→ **Try it**: The data below should be copied out exactly, with its pictures omitted.

→ **Data provided**:

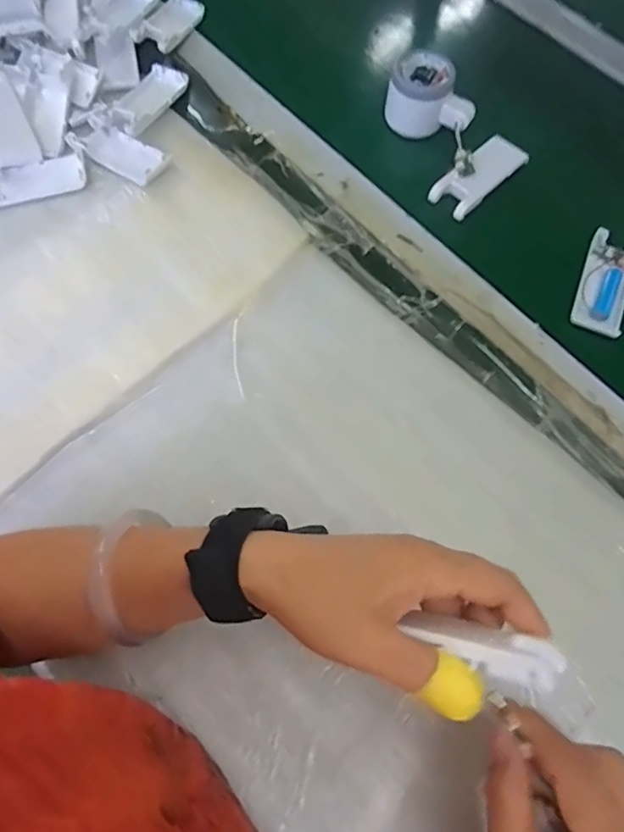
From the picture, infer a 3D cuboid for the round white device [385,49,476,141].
[{"bbox_3d":[0.115,-0.302,0.539,0.080,0.049,0.052,19,69,7],"label":"round white device"}]

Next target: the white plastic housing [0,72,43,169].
[{"bbox_3d":[-0.278,-0.269,0.509,0.038,0.012,0.100,-26,70,-11],"label":"white plastic housing"}]

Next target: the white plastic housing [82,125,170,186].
[{"bbox_3d":[-0.168,-0.238,0.508,0.085,0.015,0.041,32,71,12],"label":"white plastic housing"}]

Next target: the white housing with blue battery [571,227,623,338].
[{"bbox_3d":[0.253,-0.116,0.486,0.041,0.010,0.101,23,69,8],"label":"white housing with blue battery"}]

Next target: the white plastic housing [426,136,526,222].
[{"bbox_3d":[0.154,-0.222,0.523,0.097,0.013,0.040,-41,74,-16],"label":"white plastic housing"}]

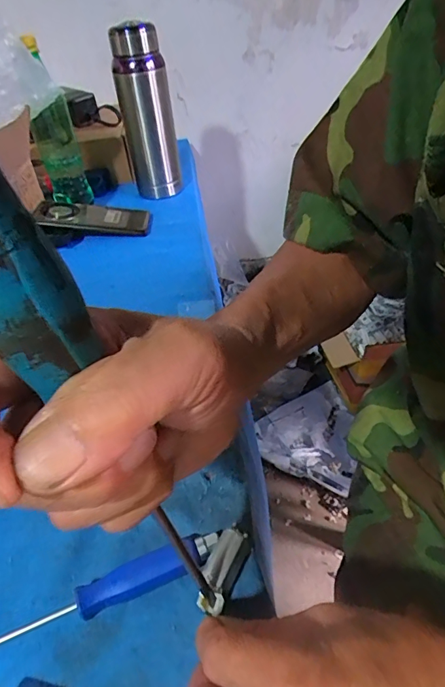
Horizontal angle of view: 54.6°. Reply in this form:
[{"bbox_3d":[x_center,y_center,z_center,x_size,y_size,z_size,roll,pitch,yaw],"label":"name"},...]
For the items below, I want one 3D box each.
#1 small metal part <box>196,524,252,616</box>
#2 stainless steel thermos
[{"bbox_3d":[0.002,0.138,0.266,0.018,0.019,0.051,14,46,20],"label":"small metal part"},{"bbox_3d":[-0.119,-0.358,0.687,0.080,0.238,0.070,-10,42,-4],"label":"stainless steel thermos"}]

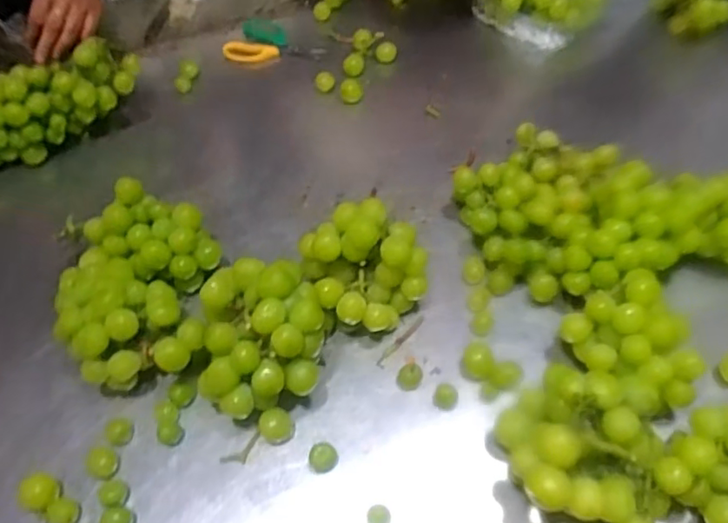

→ **Task answer**:
From the picture, infer a 3D cuboid for the round white device [385,49,476,141].
[{"bbox_3d":[0.115,-0.302,0.539,0.080,0.049,0.052,19,69,7],"label":"round white device"}]

Next target: the white plastic housing [0,72,43,169].
[{"bbox_3d":[-0.278,-0.269,0.509,0.038,0.012,0.100,-26,70,-11],"label":"white plastic housing"}]

Next target: the white plastic housing [82,125,170,186].
[{"bbox_3d":[-0.168,-0.238,0.508,0.085,0.015,0.041,32,71,12],"label":"white plastic housing"}]

Next target: the white housing with blue battery [571,227,623,338].
[{"bbox_3d":[0.253,-0.116,0.486,0.041,0.010,0.101,23,69,8],"label":"white housing with blue battery"}]

Next target: the white plastic housing [426,136,526,222].
[{"bbox_3d":[0.154,-0.222,0.523,0.097,0.013,0.040,-41,74,-16],"label":"white plastic housing"}]

Horizontal angle of view: 54.6°. Reply in this form:
[{"bbox_3d":[x_center,y_center,z_center,x_size,y_size,z_size,roll,pitch,yaw],"label":"name"},...]
For the items below, I want one 3D box each.
#1 small metal part <box>196,524,252,616</box>
#2 stainless steel thermos
[{"bbox_3d":[0.002,0.138,0.266,0.018,0.019,0.051,14,46,20],"label":"small metal part"},{"bbox_3d":[-0.119,-0.358,0.687,0.080,0.238,0.070,-10,42,-4],"label":"stainless steel thermos"}]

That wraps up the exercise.